## [Document excerpt]
:::

California: In its ruling in Robert Half International, the California Office of Tax Appeals (OTA) held that a global consulting firm based in California that operates a unitary business with its subsidiaries, can include gross receipts from foreign value added taxes (VAT) imposed on the provision of foreign sales of services in the denominator of its California sales factor. In so holding, the OTA determined that for the tax years at issue, the term "sales" (as defined by Cal. Rev. and Tax Code (CRTC) §25120(e)) means "all gross receipts" which California courts have broadly interpreted to mean the "whole amount received, without deduction."4 The OTA further found that "VAT on sales of services comes within the court's interpretation of 'all gross receipts' under [CRTC §] 25120(e)." The OTA said it found "no reason to limit" the inclusion of VAT in gross receipts to only VAT collected on sales of goods or products and not on services. In the Matter of the Appeal of Robert Half International Inc. and Subsidiaries, California OTA Case No. 18011756 (Cal. OTA Oct. 3, 2019) (pending precedential).

Florida: Adopted amendments to Fla. Admin. Code §12C-1.013 implement Florida's statutory decoupling from global intangible low-taxed income (GILTI) under IRC § 951A, requiring such amounts included in federal taxable income be subtracted in determining state taxable income. This amendment takes effect Jan. 1, 2020. Fla. Dept. of Rev., Fla. Admin. Code §12C-1.013 (adopted Nov. 22, 2019).

Massachusetts: Governor Charlie Baker announced that the Massachusetts individual income tax rate will decrease to 5% (from 5.05%), effective Jan. 1, 2020. The rate reduction was triggered under a 2002 law which requires reducing the rate when specified revenue growth thresholds are met. Mass. Gov., Press Release (Dec. 13, 2019).

New Jersey: The New Jersey Division of Taxation issued guidance on the changes to the state's net operating loss (NOL) rules from pre-allocation to post-allocation following the state's move to mandatory unitary combined reporting, effective for privilege periods ending on or after July 31, 2019. The guidance set forth in TB-94 General Information on the New Net Operating Loss Regime for Tax Years Ending on and After July 31, 2019 focuses on NOL carryovers for taxpayers filing a separate New Jersey corporation business tax (CBT) return and addresses the following topics: (1) prior NOL conversion carryovers; (2) current year post-allocation NOLs and post-allocation NOL carryovers; (3) discharge of indebtedness income and NOLs in (i) a tax year that the taxpayer has a current year post-allocation NOL, and (ii) in a tax year in which the taxpayer has allocated entire net income. N.J. Div. of Taxn., TB-94 General Information on the New Net Operating Loss Regime for Tax Years Ending on and After July 31, 2019 (Oct. 25, 2019).

:::

## [Available data]
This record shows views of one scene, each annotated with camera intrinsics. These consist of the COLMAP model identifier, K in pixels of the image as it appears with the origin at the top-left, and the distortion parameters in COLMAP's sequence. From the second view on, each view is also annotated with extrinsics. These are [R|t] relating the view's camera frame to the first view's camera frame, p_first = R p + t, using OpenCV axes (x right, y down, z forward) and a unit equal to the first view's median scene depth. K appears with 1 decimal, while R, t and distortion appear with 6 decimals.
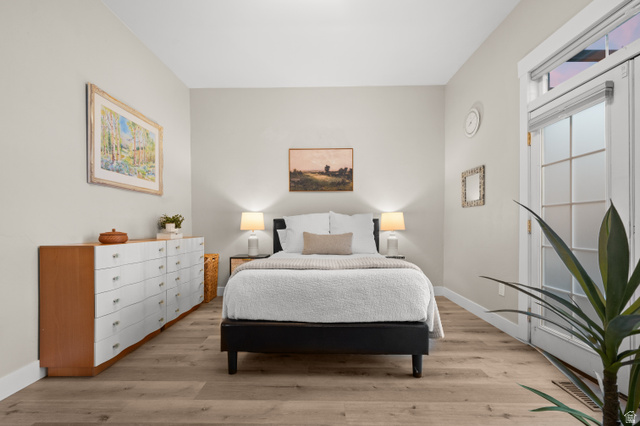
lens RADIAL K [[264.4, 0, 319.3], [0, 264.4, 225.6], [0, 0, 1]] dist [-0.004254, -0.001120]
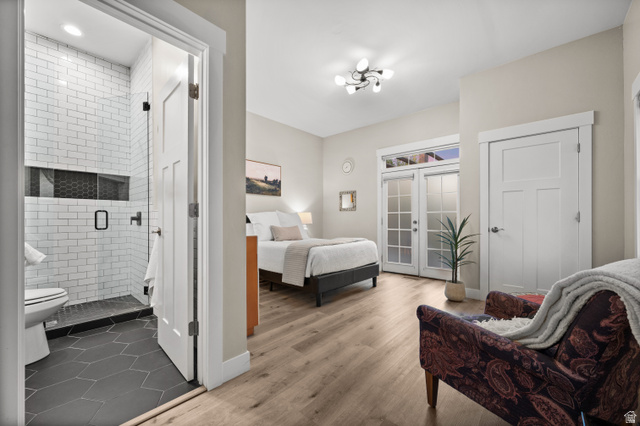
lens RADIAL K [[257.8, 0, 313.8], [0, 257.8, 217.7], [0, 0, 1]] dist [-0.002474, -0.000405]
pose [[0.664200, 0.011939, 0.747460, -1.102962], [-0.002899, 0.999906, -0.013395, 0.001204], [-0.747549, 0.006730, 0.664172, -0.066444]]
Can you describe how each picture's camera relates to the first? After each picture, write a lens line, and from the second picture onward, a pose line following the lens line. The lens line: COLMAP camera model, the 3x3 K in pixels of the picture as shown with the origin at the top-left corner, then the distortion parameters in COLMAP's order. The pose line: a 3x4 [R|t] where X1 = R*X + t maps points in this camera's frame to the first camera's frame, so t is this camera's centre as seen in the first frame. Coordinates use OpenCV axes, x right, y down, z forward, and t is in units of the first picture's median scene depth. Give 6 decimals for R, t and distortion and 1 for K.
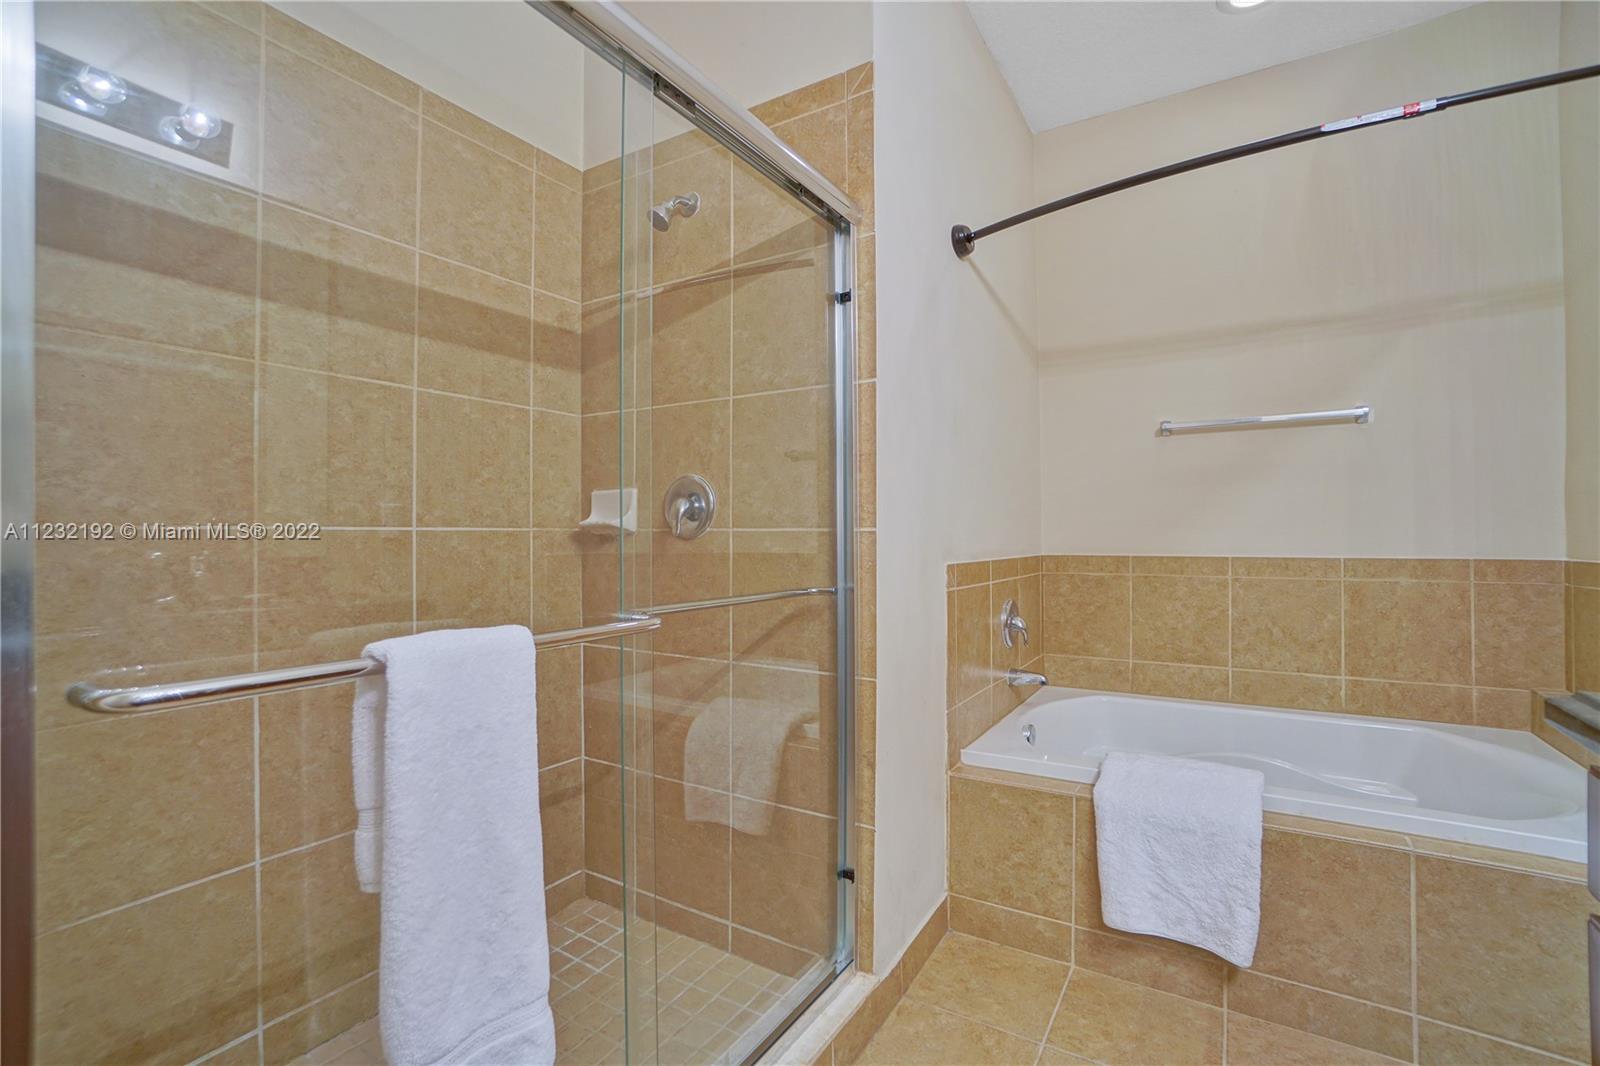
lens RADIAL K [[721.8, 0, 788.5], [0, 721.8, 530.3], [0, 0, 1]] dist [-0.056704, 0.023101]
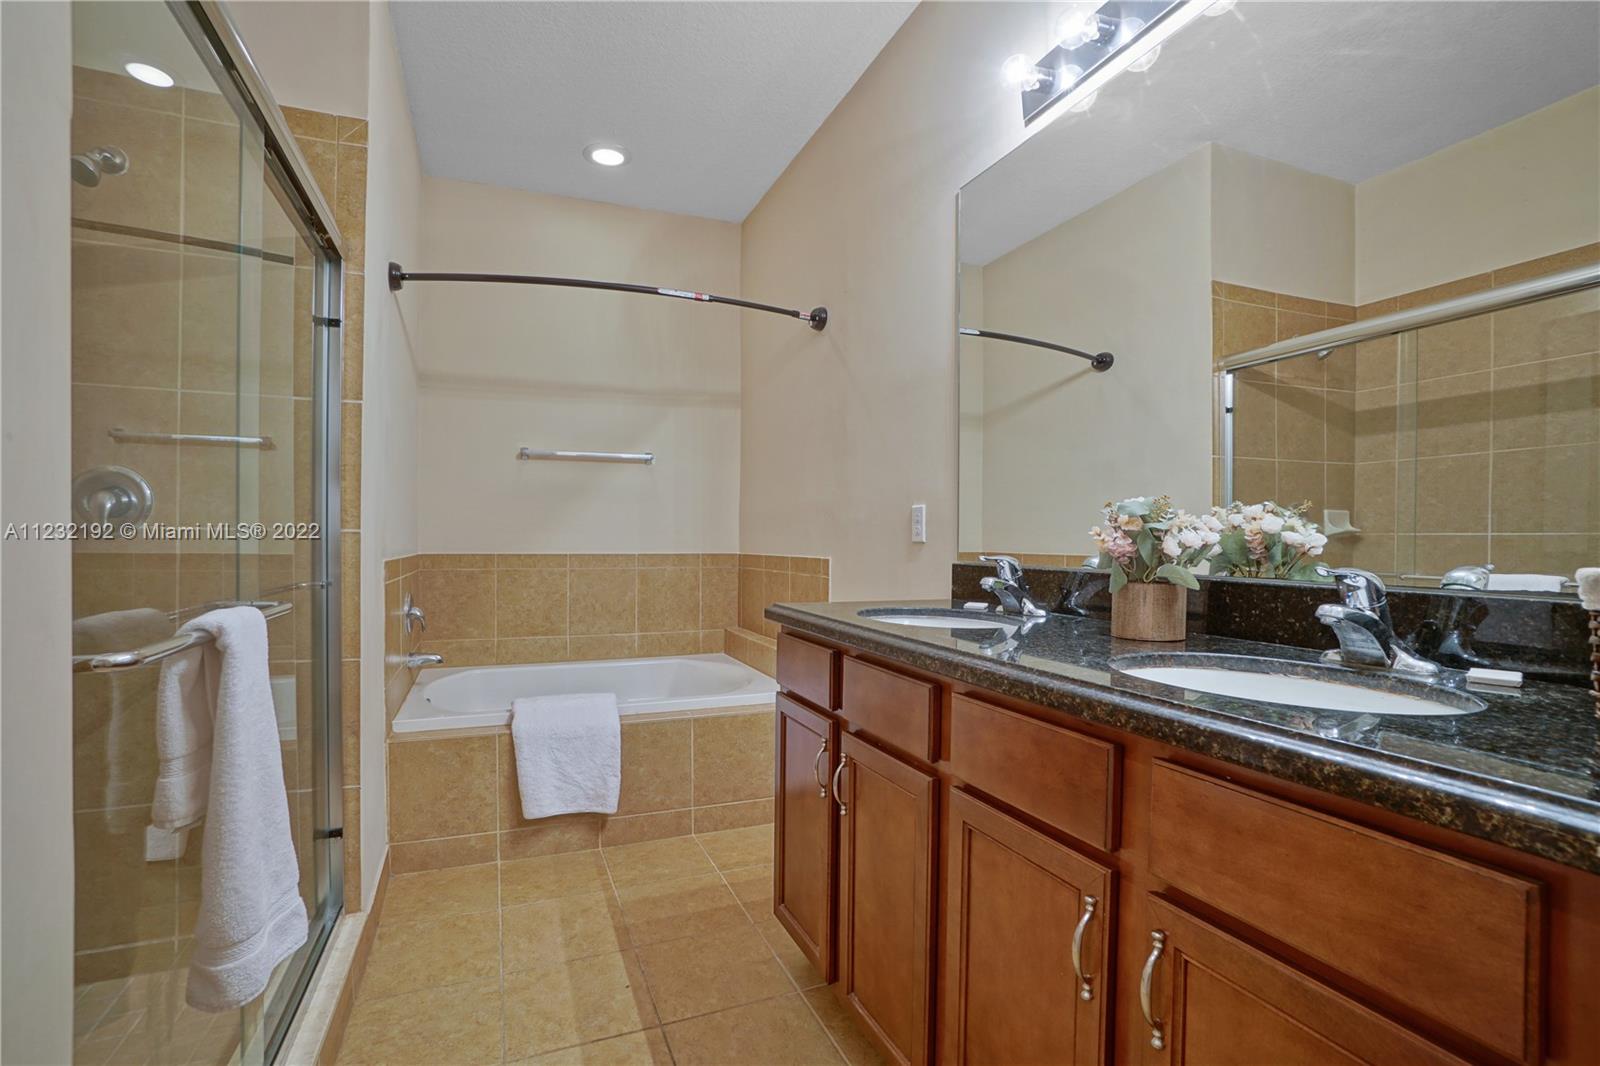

:::

## [Exercise details]
Reproduce word for word the passage of the state tax update from "Florida: Adopted amendments" to "(Dec. 13, 2019).". The entries are separate material and have no connection to the state tax update.

## [Reply]
Florida: Adopted amendments to Fla. Admin. Code §12C-1.013 implement Florida's statutory decoupling from global intangible low-taxed income (GILTI) under IRC § 951A, requiring such amounts included in federal taxable income be subtracted in determining state taxable income. This amendment takes effect Jan. 1, 2020. Fla. Dept. of Rev., Fla. Admin. Code §12C-1.013 (adopted Nov. 22, 2019).

Massachusetts: Governor Charlie Baker announced that the Massachusetts individual income tax rate will decrease to 5% (from 5.05%), effective Jan. 1, 2020. The rate reduction was triggered under a 2002 law which requires reducing the rate when specified revenue growth thresholds are met. Mass. Gov., Press Release (Dec. 13, 2019).